Wenn man heute durch die Gemüsegänge des Supermarkts schlendert, entdeckt man oft nur das Gewohnte: festkochend, mehlig, vorselektiert. Doch manchmal findet man einen Schatz aus alten Zeiten: Siglinde. Eine alte Kartoffelsorte, die man fast vergessen hatte, und die mich augenblicklich in meine Kindheit zurückversetzt.
Damals, bei meinem Onkel und meiner Ur-Oma, war Siglinde mehr als nur ein Lebensmittel. Sie war Teil des Alltags auf einem Nebenerwerbsbauernhof. Zwischen den Feldern, den Hühnerställen und den Weinreben wuchsen nicht nur die üblichen Sorten, sondern auch diese besonderen Kartoffeln, die man fast nur hier in der Region kannte. Mein Onkel erzählte Geschichten vom Anbau, von der Ernte, von der Sorgfalt, die jede Knolle verdiente. Man kann sagen: Siglinde war eine kleine Heldin im Garten und Feld.
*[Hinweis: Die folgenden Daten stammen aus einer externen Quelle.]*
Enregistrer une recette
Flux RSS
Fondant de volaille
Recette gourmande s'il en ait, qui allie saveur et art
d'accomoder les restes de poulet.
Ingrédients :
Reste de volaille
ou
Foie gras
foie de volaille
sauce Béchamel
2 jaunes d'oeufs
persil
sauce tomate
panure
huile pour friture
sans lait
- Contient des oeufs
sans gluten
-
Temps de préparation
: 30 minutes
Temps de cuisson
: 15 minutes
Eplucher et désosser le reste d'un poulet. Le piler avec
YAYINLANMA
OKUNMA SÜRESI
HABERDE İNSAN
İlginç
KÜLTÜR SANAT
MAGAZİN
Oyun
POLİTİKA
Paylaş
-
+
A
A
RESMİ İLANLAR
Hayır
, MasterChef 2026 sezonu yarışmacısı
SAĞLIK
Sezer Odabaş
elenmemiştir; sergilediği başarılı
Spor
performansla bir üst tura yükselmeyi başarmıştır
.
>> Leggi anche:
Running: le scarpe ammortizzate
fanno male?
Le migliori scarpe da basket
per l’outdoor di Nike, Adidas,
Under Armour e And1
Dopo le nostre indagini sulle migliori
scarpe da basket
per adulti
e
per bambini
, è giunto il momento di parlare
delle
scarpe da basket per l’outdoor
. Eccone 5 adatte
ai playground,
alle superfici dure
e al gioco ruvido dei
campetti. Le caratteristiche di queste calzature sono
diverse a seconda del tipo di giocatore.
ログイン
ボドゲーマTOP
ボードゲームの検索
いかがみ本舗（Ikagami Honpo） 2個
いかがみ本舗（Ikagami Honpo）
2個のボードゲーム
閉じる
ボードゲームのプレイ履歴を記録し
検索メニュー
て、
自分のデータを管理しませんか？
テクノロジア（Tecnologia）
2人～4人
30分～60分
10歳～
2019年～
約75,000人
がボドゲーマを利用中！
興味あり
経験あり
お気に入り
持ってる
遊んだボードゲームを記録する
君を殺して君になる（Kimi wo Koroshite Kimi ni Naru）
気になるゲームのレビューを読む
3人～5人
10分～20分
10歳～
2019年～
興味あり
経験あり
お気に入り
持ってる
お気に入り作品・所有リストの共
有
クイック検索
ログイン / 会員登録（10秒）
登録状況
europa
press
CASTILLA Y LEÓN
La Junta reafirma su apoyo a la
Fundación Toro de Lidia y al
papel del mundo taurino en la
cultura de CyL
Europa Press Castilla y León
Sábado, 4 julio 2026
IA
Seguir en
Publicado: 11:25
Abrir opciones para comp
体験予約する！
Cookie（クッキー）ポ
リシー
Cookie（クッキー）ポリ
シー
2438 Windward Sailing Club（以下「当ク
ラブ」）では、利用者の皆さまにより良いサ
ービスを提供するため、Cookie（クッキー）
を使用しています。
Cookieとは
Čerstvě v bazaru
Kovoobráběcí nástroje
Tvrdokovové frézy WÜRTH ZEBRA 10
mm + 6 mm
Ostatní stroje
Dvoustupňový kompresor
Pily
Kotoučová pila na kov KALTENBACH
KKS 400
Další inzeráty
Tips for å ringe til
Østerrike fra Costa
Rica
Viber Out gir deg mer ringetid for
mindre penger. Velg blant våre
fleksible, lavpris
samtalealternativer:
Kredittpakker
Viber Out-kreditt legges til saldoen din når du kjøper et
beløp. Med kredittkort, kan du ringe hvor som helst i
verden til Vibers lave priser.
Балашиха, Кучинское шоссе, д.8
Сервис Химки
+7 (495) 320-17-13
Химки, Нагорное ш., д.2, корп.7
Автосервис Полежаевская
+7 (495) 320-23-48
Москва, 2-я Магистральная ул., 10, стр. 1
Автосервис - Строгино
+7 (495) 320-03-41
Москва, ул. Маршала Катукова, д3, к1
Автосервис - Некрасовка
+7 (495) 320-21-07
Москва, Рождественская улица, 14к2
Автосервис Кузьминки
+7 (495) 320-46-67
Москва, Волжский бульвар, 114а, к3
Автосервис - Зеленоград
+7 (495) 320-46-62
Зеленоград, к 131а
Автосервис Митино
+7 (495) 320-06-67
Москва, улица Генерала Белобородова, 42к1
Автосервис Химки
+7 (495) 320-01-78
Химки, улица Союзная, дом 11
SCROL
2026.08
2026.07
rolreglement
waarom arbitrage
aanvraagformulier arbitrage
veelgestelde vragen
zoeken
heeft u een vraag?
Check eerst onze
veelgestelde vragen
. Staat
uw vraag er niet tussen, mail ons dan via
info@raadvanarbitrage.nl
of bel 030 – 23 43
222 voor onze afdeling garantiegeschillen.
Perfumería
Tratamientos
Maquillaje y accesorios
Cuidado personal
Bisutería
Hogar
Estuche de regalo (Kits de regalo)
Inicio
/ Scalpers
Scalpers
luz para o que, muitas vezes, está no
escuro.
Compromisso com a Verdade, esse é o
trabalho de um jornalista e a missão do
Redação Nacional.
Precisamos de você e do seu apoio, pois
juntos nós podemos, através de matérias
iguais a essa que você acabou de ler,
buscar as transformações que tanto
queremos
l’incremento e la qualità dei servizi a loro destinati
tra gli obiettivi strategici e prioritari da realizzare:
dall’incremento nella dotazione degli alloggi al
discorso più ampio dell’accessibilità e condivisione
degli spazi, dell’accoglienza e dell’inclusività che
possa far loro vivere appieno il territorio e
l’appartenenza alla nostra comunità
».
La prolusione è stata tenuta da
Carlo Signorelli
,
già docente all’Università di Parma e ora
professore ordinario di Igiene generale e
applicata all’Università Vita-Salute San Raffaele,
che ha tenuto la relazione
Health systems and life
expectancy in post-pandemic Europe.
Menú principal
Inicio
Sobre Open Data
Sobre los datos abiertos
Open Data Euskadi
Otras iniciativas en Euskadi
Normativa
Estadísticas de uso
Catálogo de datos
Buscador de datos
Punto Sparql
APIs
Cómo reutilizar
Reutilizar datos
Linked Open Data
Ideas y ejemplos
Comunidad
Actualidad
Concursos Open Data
Heute sind solche Sorten selten geworden. Die Landwirtschaft hat sich stark industrialisiert, und alte Züchtungen verschwanden fast gänzlich. Doch glücklicherweise gibt es Bauern, die alte Sorten wieder kultivieren, ihnen eine zweite Chance geben und uns damit ein Stück Geschichte und Geschmack zurückbringen. Siglinde, die ich kürzlich gekauft habe, ist festkochend, aromatisch, mit einem leicht nussigen Duft. Schon beim Schälen und Kochen steigen Erinnerungen auf: Kinderfüße, die über die Erde liefen, das leise Murmeln von Gesprächen zwischen Beeten, das Lachen beim Jausnen nach der Ernte.
Für mich ist es ein Stück Zeitreise: Als Stadtmensch zurück am Land, greife ich nach einer Siglinde und spüre sofort die Verbindung zu meiner Kindheit, zu meiner Familie, zu einem Dorfleben, das eng mit Boden, Jahreszeiten und Händen verbunden war. Die Kartoffel erzählt Geschichten, die man schmecken kann. Eein Erinnerungsstück, das uns lehrt, wie kostbar das Einfache sein kann.